Articles have been written in Insight+ calling for health system reform, and these calls have grown louder as the public is urged to #RememberHowItFeels to create political impetus for change. The desire to ensure that we have a health care system that is robust, supported, accessible, equitable and safe has perhaps never been greater.
So, what is next?
We are hopeful that Omicron will subside, and that we will move into the next phase of COVID-19 pandemic management. However, the broader impacts of the pandemic will require a new focus, a unity and an energy that we will have to tap into, even though our reserves are low. It is clear that the pandemic has affected the entire medical workforce from medical students to consultants, and if there is ever a time for solidarity of purpose, it will be in the coming months and years.
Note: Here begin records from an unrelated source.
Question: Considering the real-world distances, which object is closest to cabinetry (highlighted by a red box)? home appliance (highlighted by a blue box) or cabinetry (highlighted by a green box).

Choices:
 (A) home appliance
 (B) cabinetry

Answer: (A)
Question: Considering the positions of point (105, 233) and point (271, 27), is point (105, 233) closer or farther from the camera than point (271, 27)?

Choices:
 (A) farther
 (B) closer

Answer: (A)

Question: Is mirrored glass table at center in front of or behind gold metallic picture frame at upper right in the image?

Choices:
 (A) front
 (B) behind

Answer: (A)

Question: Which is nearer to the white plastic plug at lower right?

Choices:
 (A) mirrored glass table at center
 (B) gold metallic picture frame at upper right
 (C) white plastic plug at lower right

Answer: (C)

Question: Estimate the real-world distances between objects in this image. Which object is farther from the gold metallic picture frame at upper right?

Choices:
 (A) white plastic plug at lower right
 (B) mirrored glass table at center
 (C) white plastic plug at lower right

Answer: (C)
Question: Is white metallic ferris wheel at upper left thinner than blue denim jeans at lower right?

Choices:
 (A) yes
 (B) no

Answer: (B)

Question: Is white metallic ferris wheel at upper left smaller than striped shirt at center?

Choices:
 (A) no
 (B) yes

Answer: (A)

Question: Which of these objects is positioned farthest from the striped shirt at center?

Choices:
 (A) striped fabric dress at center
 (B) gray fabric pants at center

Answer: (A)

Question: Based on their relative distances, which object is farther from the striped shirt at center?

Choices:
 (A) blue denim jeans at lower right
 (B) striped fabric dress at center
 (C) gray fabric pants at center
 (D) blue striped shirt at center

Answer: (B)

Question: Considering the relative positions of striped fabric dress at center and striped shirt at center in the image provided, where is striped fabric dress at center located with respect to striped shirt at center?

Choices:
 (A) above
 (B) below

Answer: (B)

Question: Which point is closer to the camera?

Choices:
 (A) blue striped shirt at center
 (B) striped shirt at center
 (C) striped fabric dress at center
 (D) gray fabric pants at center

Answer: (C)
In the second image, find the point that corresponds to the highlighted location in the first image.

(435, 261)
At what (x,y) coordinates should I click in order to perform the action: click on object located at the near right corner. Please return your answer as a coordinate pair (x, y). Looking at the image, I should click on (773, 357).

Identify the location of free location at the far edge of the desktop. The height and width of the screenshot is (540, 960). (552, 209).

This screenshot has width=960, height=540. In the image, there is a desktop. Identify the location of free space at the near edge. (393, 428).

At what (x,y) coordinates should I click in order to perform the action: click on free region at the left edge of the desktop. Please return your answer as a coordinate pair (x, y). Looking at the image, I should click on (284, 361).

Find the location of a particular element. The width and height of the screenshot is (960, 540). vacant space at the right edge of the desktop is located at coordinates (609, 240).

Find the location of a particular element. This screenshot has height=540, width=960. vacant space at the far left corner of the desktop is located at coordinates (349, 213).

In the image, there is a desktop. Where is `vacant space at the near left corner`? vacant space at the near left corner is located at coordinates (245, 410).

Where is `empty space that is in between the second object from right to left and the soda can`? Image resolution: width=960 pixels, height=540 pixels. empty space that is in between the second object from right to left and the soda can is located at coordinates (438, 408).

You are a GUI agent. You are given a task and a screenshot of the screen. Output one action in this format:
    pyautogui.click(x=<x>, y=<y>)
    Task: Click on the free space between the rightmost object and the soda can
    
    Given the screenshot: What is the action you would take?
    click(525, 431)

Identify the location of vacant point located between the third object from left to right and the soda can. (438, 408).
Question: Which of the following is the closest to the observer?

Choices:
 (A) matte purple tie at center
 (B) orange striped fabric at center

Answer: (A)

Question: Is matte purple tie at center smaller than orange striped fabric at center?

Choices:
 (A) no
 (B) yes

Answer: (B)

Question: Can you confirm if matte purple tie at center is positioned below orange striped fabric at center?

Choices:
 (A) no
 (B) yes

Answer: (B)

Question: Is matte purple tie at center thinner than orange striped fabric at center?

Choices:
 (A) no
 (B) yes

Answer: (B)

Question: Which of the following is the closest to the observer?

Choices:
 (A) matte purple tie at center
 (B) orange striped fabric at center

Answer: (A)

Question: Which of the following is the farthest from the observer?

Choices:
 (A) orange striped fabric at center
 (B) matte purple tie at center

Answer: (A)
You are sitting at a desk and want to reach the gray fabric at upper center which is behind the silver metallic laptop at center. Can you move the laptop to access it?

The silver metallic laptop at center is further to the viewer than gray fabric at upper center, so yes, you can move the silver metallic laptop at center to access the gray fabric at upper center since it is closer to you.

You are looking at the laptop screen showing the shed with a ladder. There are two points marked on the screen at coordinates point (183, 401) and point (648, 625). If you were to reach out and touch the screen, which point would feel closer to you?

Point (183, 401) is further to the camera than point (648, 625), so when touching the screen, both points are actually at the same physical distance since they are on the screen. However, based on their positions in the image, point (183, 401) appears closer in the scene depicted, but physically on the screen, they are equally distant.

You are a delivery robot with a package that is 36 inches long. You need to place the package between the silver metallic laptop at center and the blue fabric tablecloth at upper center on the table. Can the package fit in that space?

As medical students and doctors, we need to begin preparing for the impacts of long COVID on our health system – a disease with many variants and victims, some seen, many unseen, and others that may remain a mystery for a while to come. And we need to do this together.
Dr Simon Judkins is an emergency physician and the Director of Emergency Medicine at Echuca Health. He is a Board member of the International Federation of Emergency Medicine and AMA Victoria. He is the Chair of Mental Health committees at ACEM and RDAV. The views in this article are shared with the other authors and not specific to any of these organisations.
Dr Skye Kinder is a psychiatry registrar and the 2019 VIC Young Australian of the Year. She is an Australian Financial Review 100 Women of Influence listee and was recently recognised by Forbes 30 Under 30 for social impact in the Asia–Pacific region.
Dr Laksmi Govindasamy is a public health physician and emergency medicine registrar. She was the AFPHM Sue Morey Medalist in 2020 and is undertaking a PhD exploring leadership development and gender in emergency medicine.
Dr Geoffrey Toogood is a cardiologist and a long-time advocate for mental health. He has swum the English Channel. He came up with the idea of crazysocks4docs day, and was the recipient of the AMA President’s Award in 2019.
Jasmine Davis is the current President of the Australian Medical Students’ Association. She is also a medical student at the University of Melbourne studying the intercalated Doctor of Medicine and Master of Public Health.
The statements or opinions expressed in this article reflect the views of the authors and do not represent the official policy of the AMA, the MJA or InSight+ unless so stated.